Synaptic vesicles isolated from bovine cerebral cortex were found to contain alkaline phosphatase activity towards p-nitrophenylphosphate and a-naphthyl phosphate, but not towards pyridoxal phosphate. The enzyme had an apparent molecular weight of 125,000 and co-purified with the synaptic vesicles in parallel with the specific neurotransmitter content and with the loss of contaminating components, whereas the major phosphatase which was present in the brain homogenate, with an apparent molecular weight of 140,000 purified away. The optimal pH for the enzyme activity on p-nitrophenylphosphate was 9.8. At this pH the activity was 33.4 nmol/mg protein/min, and the apparent K_m value was 0.31 ± 0.05mM. The pH dependency of the synaptic vesicle phosphatase activity towards p-nitrophenylphosphate differed from that of the Ca²⁺/Mg²⁺-dependent ATP hydrolysis by the synaptic vesicles. Upon mild digestion of lyzed vesicles with trypsin, phosphatase activity was reduced whereas the ATPase activity was retained suggesting that the phosphatase and the ATPase are two different enzymes. The phosphatase was reversibly inhibited by ethyleneglycol bis (aminoethyl ether) N,N′-tetraacetic acid (EGTA) and activity was restored by the addition of an equimolar amount of Ca²⁺. Magnesium ions could restore only 30% of the activity. The activity of the synaptic vesicle phosphatase was not affected by o-phenanthroline, zinc ion or by cAMP. Tetranitromethane inactivated the enzyme irreversibly, whereas phenylmethanesulfonylfluoride diisopropylfluorophosphate and p-hydroxy-mercurybenzoate inhibited the activity partially.

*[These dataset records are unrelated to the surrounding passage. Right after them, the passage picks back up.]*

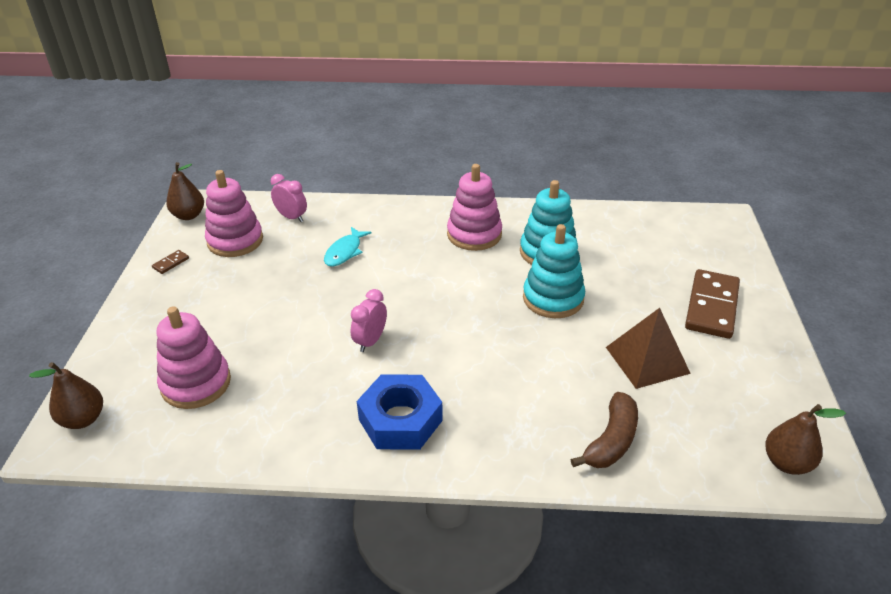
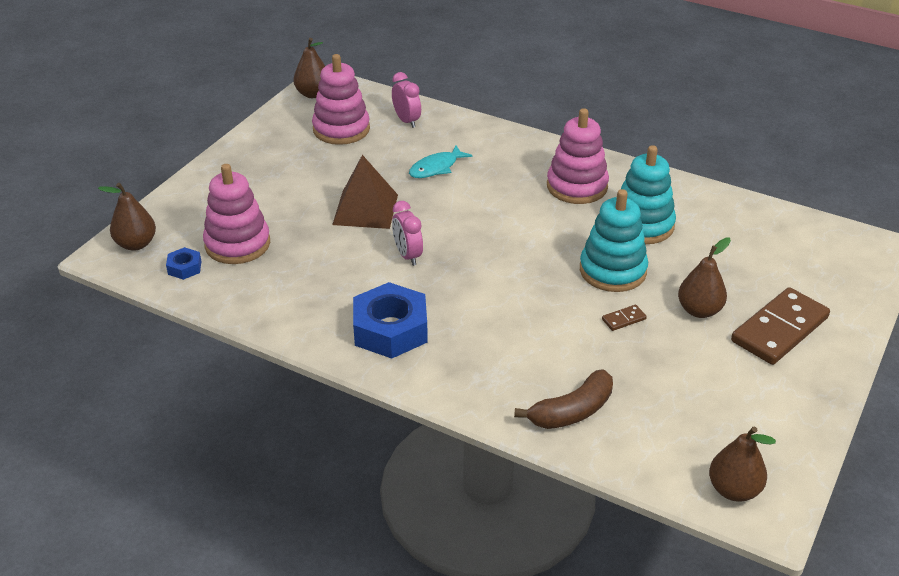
camera: 25 degrees right, 0 degrees up
(152, 427) = (184, 267): none -> blue nut
(171, 263) = (273, 134): brown domino -> brown domino (624, 319)
(370, 341) = (407, 255): pink clock -> pink clock turned 75 degrees counterclockwise
(643, 311) = (699, 310): none -> brown pear
(647, 360) = (665, 356): brown pyramid -> brown pyramid (365, 209)

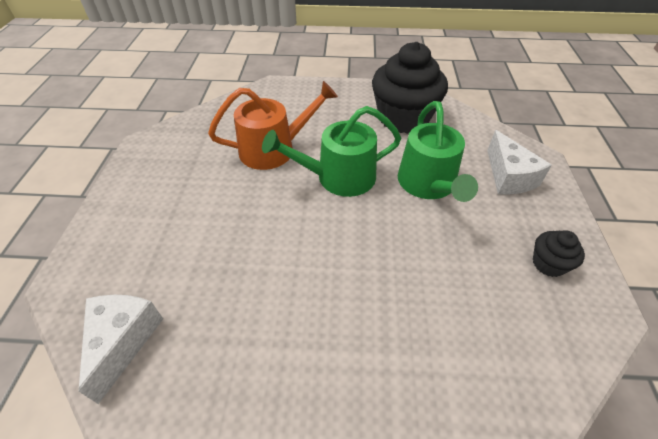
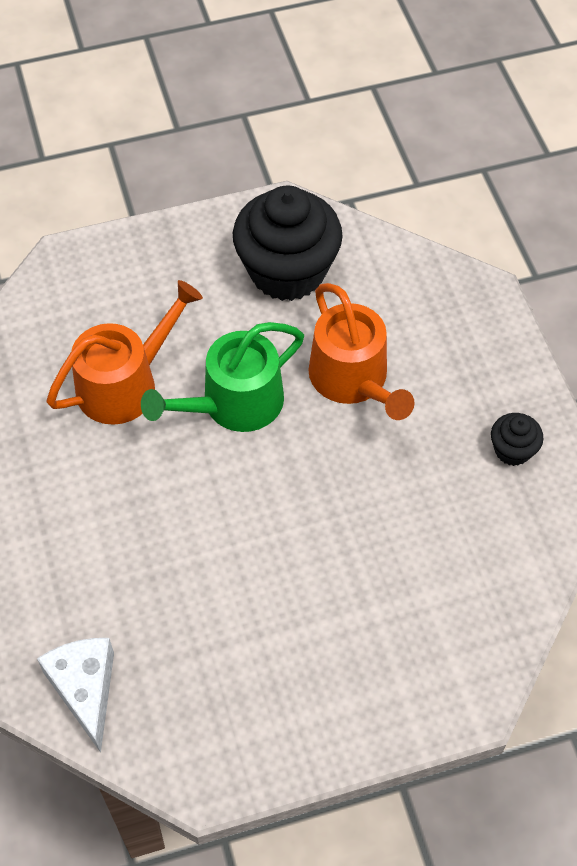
camera: 20 degrees left, 10 degrees up
(428, 184) = (353, 379): green watering can -> orange watering can
(508, 177) = (450, 336): white cheese -> none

The enzyme did not have a diesterase activity. Adenosine mono-, di- and triphosphate inhibited the p-nitrophenylphosphatase activity and were also hydrolyzed by the vesicle preparation. However, the different kinetic parameters obtained with the nucleotide as inhibitors or as substrates suggest that additional enzymes are involved in the hydrolysis of the adenine nucleotides in vesicle preparation.